◆ **PROVIDED TEXT**:
···

On FUSE-backed filesystems every write(2) is a synchronous round
trip through the FUSE protocol (userspace -> kernel -> userspace ->
back), so the 4 KiB buffer turns a clone into many unnecessary tiny
writes with noticeable latency overhead.
Increase the buffer from 4 KiB to 128 KiB. Introduce a shared
DEFAULT_IO_BUFFER_SIZE constant in git-compat-util.h (next to
MAX_IO_SIZE) and use it in index-pack, unpack-objects, and the
hashfile layer in csum-file (which already used 128 KiB but
hardcoded the value).
Syscall counts via strace on HTTPS clones of git/git (~296 MB pack,
5 runs per variant, isolated builds from the same v2.54.0 source):
index-pack pack file writes: 72,465 -> 24,943 avg (65% fewer)
total write() syscalls: 310,192 -> 259,530 avg (16% fewer)
writes of exactly 4096 bytes: ~40,077 -> 0
Wall-clock time of git clone over HTTPS onto a FUSE passthrough
filesystem with writeback caching disabled, 3 runs per variant:
vscode (~1.26 GB pack): 84.5s -> 75.7s avg (10% faster)
git/git (~306 MB pack): 22.6s -> 20.0s avg (11% faster)
Signed-off-by: Scott Bauersfeld <sbauersfeld@g.ucla.edu>
---
index-pack, unpack-objects: increase input buffer from 4 KiB to 128 KiB
index-pack and unpack-objects read pack data from stdin through a 4 KiB
static buffer. In index-pack, each fill() flushes consumed bytes to the
pack file via write_or_die(), capping every write(2) at 4 KiB.
unpack-objects uses the same buffer pattern for reads.
On FUSE-backed filesystems every write(2) is a synchronous round trip
through the FUSE protocol (userspace → kernel → userspace → back), so
the 4 KiB buffer turns a clone into many unnecessary tiny writes with
noticeable latency overhead.

···

◆ **DATA SEGMENT**:

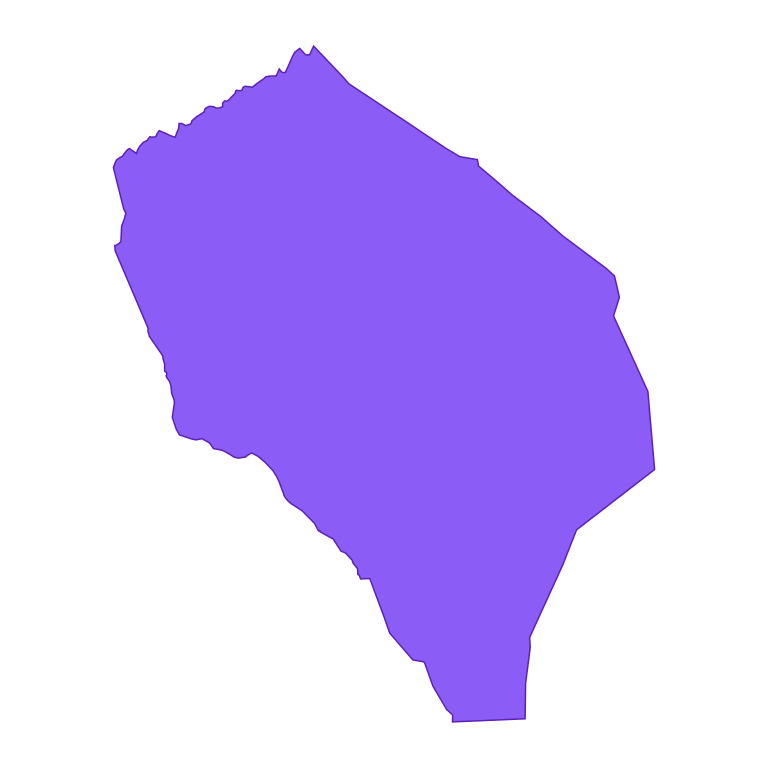 outline of Santiago Yolomécatl, Oaxaca, Mexico
{"feature_id": "50627088B72643928599423", "entity_name": "Santiago Yolomécatl", "entity_type": "district", "adm_level": 2, "iso_a3": "MEX", "parent_name": "Mexico", "parent_adm1": "Oaxaca", "projection": "natural_earth1", "projection_center": [-97.594, 17.466], "detail": "fine", "context": "isolated", "style": "filled", "palette": "violet", "viewbox_px": 768, "rotation_deg": 0, "n_neighbors": 0, "source": "geoboundaries", "source_scale": "gbopen_adm2", "svg_char_len": 2527}
<svg xmlns="http://www.w3.org/2000/svg" viewBox="0 0 768 768"><path d="M113.4,167.7L123.7,208.9L126.1,213.9L125.2,215.1L124.4,218.7L121.6,226.4L120.9,241.5L119.4,243.1L117.3,244.5L116.2,245.3L114.8,245.5L115.2,250.9L147.5,326.8L148.0,328.0L148.0,331.5L149.1,334.9L149.4,336.4L162.8,355.9L163.0,358.7L164.0,361.9L164.6,364.2L164.6,366.6L164.7,371.3L166.7,372.7L166.7,374.9L166.1,375.8L166.7,377.4L169.6,381.7L170.9,385.6L171.5,392.1L171.8,393.7L174.1,399.9L174.4,402.9L172.3,417.3L176.2,429.1L179.4,434.9L191.4,438.9L196.1,439.9L202.0,438.7L209.6,443.0L213.5,448.6L220.1,449.8L223.3,450.7L230.1,454.5L234.2,457.2L238.6,458.1L245.3,457.1L249.2,454.2L251.8,453.0L258.0,456.3L265.4,462.6L273.0,470.7L276.8,476.8L279.7,483.1L281.7,489.0L283.3,492.8L284.1,495.5L284.9,496.9L286.1,498.6L287.9,500.8L290.6,503.3L301.9,510.6L314.5,523.3L318.5,530.9L319.8,530.8L319.7,531.3L320.6,532.1L332.2,538.5L332.9,538.6L341.1,551.2L344.2,552.4L346.0,553.5L352.2,560.3L353.1,563.2L357.5,568.6L357.9,574.5L358.3,574.5L359.4,575.4L359.7,576.3L360.1,577.8L361.0,579.1L363.0,578.7L363.6,578.7L369.8,578.6L383.7,615.9L389.7,633.1L412.9,660.0L423.3,661.7L424.5,662.5L433.0,686.3L446.8,709.7L452.6,714.8L452.5,721.9L471.1,721.1L476.3,720.9L483.6,720.6L489.2,720.3L492.6,720.2L499.3,719.9L519.6,719.0L525.1,718.8L525.6,683.3L530.2,647.7L529.7,637.3L562.8,564.8L576.1,531.0L576.6,529.8L654.6,469.5L649.8,414.0L647.9,391.5L614.7,318.5L613.6,315.8L619.4,297.3L614.5,276.0L605.7,268.0L596.0,260.8L562.6,235.8L541.0,216.7L512.4,195.2L498.9,183.3L478.5,166.0L477.4,159.6L459.9,156.7L446.0,148.4L425.6,134.8L405.3,121.1L395.6,114.8L379.2,103.9L349.0,83.9L342.8,76.8L313.6,46.1L309.6,54.8L305.7,54.9L299.7,48.4L294.7,52.3L292.1,57.3L287.8,67.2L285.2,72.6L282.0,72.3L279.2,69.0L276.3,75.9L270.5,76.1L266.1,76.6L263.4,79.0L257.3,83.2L252.2,87.3L249.3,86.7L245.1,86.3L243.1,87.3L242.0,90.0L240.5,90.7L238.9,90.6L236.7,90.3L235.6,91.0L235.2,93.3L231.4,97.1L229.0,99.8L226.6,101.2L224.6,100.9L222.6,103.2L222.7,106.6L218.9,108.1L216.3,108.0L213.2,106.6L209.2,106.3L205.3,108.4L203.8,112.2L200.5,114.3L196.8,116.5L191.9,120.8L190.9,123.9L185.7,125.6L181.9,123.5L179.1,123.5L178.6,128.5L176.5,133.5L175.2,137.3L170.0,135.5L164.7,132.9L159.2,130.7L157.0,133.9L155.9,136.3L154.5,137.1L153.1,137.0L152.0,137.1L151.2,137.1L149.9,136.7L147.0,140.5L143.4,142.3L139.7,146.3L137.4,150.4L136.5,153.5L129.4,148.5L127.7,149.5L125.1,152.5L123.6,154.5L122.5,156.2L119.4,157.9L116.6,159.9L115.2,162.6L114.8,163.6L113.4,167.7Z" fill="#8b5cf6" stroke="#5b21b6" stroke-width="1.5"/></svg>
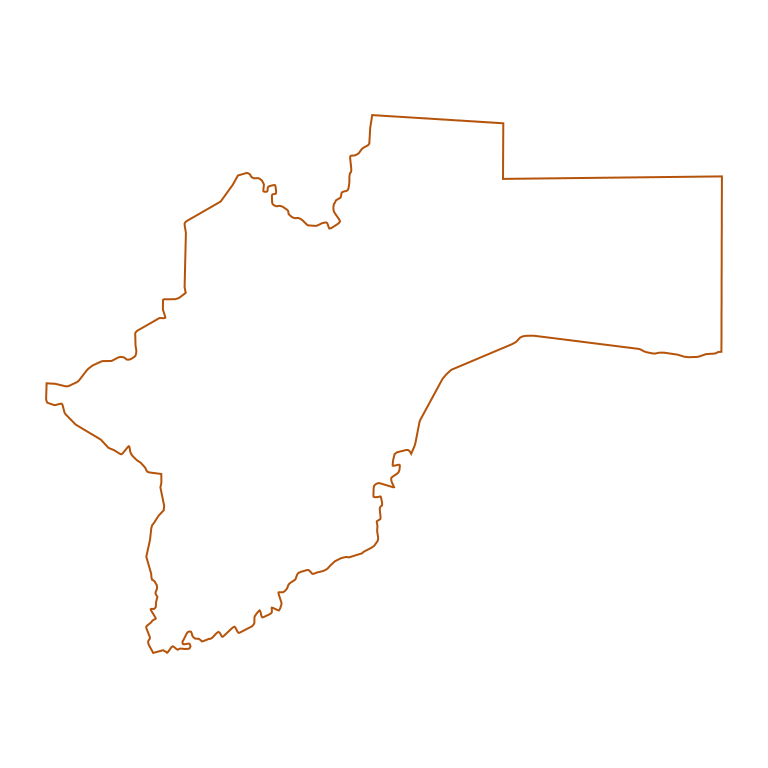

···

◆ **EXERCISE TASKS**:
1. According to the git buffer patch description, what new constant is introduced and in which header file is it placed?
2. Continue the git buffer patch description from its last sentence.

◆ **RESULTS FOR THE EXERCISE**:
1. DEFAULT_IO_BUFFER_SIZE, in git-compat-util.h.

2.
Increase the buffer from 4 KiB to 128 KiB. Introduce a shared
DEFAULT_IO_BUFFER_SIZE constant in git-compat-util.h (next to
MAX_IO_SIZE) and use it in index-pack, unpack-objects, and the hashfile
layer in csum-file (which already used 128 KiB but hardcoded the value).
Syscall reduction
=================
Measured via strace -f on HTTPS clones of git/git (~296 MB pack, 5 runs
per variant, isolated builds from the same v2.54.0 source):
Metric Unpatched (4 KiB) Patched (128 KiB) Change index-pack writes to
pack file 72,465 avg 24,943 avg −65% Total write() syscalls (all
processes) 310,192 avg 259,530 avg −16% Writes of exactly 4096 bytes
~40,077 avg 0 eliminated HEAD / file count / fsck ✓ ✓ identical
Wall-clock time on FUSE
=======================
Measured wall-clock time of git clone over HTTPS onto a FUSE passthrough
filesystem with writeback caching disabled. 3 runs per variant:
Repo Unpatched avg Patched avg Change microsoft/vscode (~1.26 GB pack)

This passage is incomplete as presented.